20 Ağu 2010

bir parmak toz olmuş lanet olasıca gözlerim

beynimi yemekten vazgeçer misin sürtük dedim
kafamı sertçe kaldırıp,
gözlerimi kocaman kocaman açıp
yüzüne tükürecekmişim gibi,
haşin bir ifade takınarak.
sesini hiç çıkarmadı.
yeni açılmış bulaşık süngerinden
nasıl nefret ediyorsam
senden de öyle nefret ediyorum dedim
bir yudum su içerken.
yavaş yavaş göz bebekleri büyümeye başlamıştı.
canım sıkılıyordu
ve aranıyordum
keyifle gülümsedim.
senden şu küçük parmağımın yarısı kadar
bile adam olmaz dedi
sol elinin yarısı yenilip manikürü bozulmuş
küçük parmağının tırnağını
yüzüme yüzüme uzatarak.
en son ne zaman ellerine baktın hatırlıyor musun?
diye sordum gülümsememi daha da çoğaltarak.
ellerini ceplerine soktu ve kafasını öne eğdi fıstık yeşili koltuğa otururken
biliyordum az sonra cebinden,
unutulmuş, çamaşır makinasında yıkanmış ve topak topak olmuş
bir mendil parçası çıkartıp,yüzünü buruşturacaktı,
kısılmış gözlerini yüzüme dikerek.
ve tam düşündüğüm gibi oldu.
tek kelime etmedi yine de,
kıyafetlerimi giymemesi gerektiğini iyi bilirdi ama hiç dinlemezdi.
kocaman bir kahkaha attım bilgisayar masasının üzerine uzanıp çakmağı almaya çalışırken.
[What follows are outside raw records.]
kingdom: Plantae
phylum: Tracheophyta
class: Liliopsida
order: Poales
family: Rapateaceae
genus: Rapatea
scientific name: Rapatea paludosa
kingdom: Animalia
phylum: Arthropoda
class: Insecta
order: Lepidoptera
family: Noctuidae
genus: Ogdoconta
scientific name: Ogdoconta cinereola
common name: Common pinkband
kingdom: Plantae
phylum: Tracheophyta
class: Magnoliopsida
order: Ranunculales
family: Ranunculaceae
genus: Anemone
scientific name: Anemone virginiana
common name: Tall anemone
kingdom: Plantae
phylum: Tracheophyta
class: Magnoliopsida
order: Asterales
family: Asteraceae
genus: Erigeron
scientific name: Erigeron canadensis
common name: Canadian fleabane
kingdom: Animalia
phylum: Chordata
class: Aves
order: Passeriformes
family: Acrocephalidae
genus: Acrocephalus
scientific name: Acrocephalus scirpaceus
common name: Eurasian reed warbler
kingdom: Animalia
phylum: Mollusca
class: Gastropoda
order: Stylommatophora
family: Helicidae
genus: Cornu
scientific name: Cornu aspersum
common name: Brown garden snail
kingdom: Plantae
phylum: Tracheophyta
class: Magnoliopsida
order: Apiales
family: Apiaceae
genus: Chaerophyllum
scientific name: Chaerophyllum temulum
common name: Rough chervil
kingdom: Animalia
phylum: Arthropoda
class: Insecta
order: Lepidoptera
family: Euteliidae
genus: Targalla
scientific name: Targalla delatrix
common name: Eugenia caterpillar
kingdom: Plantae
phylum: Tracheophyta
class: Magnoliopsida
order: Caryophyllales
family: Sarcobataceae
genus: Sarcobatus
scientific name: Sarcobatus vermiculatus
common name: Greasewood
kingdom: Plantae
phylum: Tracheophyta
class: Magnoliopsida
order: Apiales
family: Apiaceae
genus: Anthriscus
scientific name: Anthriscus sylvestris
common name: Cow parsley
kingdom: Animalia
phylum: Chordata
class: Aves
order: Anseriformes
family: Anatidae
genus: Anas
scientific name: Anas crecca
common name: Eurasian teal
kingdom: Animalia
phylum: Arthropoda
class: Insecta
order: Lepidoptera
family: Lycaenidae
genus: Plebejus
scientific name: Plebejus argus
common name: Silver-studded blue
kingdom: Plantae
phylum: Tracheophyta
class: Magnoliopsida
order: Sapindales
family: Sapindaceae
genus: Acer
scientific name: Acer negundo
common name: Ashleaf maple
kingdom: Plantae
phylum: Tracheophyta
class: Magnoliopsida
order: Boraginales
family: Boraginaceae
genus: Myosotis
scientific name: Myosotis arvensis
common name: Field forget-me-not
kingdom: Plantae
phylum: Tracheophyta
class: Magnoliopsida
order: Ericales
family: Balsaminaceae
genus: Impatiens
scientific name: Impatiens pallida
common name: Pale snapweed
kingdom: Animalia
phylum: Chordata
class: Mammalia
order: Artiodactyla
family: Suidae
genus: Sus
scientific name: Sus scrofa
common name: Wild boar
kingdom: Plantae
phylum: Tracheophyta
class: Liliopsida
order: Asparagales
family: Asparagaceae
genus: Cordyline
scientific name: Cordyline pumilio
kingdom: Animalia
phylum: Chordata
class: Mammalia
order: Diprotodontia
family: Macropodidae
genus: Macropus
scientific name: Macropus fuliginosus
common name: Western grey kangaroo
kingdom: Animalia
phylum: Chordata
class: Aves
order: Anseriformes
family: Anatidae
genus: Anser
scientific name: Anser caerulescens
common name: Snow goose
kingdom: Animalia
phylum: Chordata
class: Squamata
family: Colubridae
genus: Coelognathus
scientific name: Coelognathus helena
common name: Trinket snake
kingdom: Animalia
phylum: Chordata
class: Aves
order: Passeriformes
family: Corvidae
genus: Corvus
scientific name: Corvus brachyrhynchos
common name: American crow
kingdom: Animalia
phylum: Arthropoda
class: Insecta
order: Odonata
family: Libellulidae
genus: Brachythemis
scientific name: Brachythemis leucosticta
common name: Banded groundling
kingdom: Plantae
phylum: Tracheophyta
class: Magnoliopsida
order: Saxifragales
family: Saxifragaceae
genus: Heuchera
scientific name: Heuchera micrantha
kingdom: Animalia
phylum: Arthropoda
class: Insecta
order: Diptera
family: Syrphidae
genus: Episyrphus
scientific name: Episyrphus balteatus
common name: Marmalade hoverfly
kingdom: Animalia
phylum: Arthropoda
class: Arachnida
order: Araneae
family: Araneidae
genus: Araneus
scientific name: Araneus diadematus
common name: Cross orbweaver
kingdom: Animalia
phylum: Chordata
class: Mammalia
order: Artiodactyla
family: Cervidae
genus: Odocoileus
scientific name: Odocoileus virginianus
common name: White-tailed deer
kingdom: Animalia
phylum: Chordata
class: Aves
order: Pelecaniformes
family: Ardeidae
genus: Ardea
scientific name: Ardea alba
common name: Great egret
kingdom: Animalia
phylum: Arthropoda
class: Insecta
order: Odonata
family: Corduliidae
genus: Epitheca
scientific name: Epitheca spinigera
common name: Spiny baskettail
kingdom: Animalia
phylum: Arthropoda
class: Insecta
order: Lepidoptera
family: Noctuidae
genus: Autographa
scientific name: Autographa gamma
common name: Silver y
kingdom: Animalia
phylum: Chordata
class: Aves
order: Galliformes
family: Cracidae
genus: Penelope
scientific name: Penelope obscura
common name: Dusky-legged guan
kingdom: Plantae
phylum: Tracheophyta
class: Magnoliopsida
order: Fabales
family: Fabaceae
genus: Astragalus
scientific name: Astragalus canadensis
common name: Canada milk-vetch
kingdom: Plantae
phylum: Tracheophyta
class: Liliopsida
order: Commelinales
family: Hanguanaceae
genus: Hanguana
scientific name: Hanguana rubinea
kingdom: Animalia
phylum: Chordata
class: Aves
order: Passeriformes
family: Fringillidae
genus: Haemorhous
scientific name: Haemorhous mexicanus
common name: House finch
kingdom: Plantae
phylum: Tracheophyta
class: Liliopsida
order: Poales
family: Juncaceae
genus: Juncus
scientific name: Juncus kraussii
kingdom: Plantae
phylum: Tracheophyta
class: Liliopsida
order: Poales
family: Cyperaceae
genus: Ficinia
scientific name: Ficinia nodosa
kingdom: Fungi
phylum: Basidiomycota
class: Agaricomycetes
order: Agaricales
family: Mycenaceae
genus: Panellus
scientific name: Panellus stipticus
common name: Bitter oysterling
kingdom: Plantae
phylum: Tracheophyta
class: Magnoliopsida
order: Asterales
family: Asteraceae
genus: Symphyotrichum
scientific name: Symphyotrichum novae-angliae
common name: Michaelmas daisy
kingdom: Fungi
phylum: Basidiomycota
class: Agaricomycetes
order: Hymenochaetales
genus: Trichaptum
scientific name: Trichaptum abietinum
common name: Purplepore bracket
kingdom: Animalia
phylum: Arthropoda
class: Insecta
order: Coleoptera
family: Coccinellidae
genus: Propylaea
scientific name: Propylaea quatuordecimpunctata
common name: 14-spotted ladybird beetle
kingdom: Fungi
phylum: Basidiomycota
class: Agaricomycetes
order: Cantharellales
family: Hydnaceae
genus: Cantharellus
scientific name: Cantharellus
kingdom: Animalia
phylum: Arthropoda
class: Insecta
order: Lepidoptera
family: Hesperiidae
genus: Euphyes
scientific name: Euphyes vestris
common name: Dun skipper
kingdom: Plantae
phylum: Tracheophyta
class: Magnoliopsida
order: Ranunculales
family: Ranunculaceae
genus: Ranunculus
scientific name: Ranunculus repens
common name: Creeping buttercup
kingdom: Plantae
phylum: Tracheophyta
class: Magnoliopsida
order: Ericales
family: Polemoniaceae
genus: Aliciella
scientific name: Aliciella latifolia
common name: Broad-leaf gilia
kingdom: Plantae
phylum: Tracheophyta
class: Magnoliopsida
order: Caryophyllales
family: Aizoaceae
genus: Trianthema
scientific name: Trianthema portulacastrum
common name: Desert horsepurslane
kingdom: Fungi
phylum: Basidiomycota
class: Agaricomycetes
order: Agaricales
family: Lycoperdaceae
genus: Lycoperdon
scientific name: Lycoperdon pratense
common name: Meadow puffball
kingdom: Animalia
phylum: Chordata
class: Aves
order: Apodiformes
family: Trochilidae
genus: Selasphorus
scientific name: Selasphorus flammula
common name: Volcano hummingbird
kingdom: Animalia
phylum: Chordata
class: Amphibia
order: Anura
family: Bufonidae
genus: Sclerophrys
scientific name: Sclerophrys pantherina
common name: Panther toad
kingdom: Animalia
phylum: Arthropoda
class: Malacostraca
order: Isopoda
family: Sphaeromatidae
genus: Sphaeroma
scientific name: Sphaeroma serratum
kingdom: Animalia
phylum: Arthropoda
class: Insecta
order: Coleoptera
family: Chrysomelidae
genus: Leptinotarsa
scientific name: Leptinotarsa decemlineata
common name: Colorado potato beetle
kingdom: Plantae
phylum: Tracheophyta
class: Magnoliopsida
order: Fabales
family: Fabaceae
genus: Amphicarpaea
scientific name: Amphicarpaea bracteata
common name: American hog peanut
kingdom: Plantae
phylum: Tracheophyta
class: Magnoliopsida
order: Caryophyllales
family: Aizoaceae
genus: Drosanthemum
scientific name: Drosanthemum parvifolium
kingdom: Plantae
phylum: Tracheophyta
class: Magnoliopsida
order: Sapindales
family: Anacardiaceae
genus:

aslında hiçbir şey olmadığını benden daha iyi biliyorsun,
herkesi aşağılayıp,en iyi bok benim demelerin bu yüzden..
diye başlayan bitip tükenmeyecek bir tirada girdi.
derin bir nefes alıp dumanı bacaklarına üfledim.
seviyesiz günümdeyim kaltak,yanlış ata oynuyorsun,
yedi ceddine küfür sıralayıp hiçbir şey olmamış gibi gelip sarılabilirim sana dedim yüzümü buruşturarak.
tırnaklarına sürmeye başladığı orospu kırmızısı ojesinden gözlerini ayırıp
yavaş yavaş tüm gözeneklerimi süzdü.
yazamamanın suçlusu ben değilim diyordu ki,
su içtiğim bardak duvarda patladı siktir git orospu diyerek
kesti sesini.
sakince devam etti ojesini sürmeye,
ağlamaya başlarken ben.
yavaşça süzüldü yatağa,yanıma.
saçlarımı ellerinin arasına aldı ve sarıldı hiç bırakmayacakmış gibi.
yeni bir mit sıçarmış gibi kulağıma fısıldadı sonra en seviyeli ses tonuyla.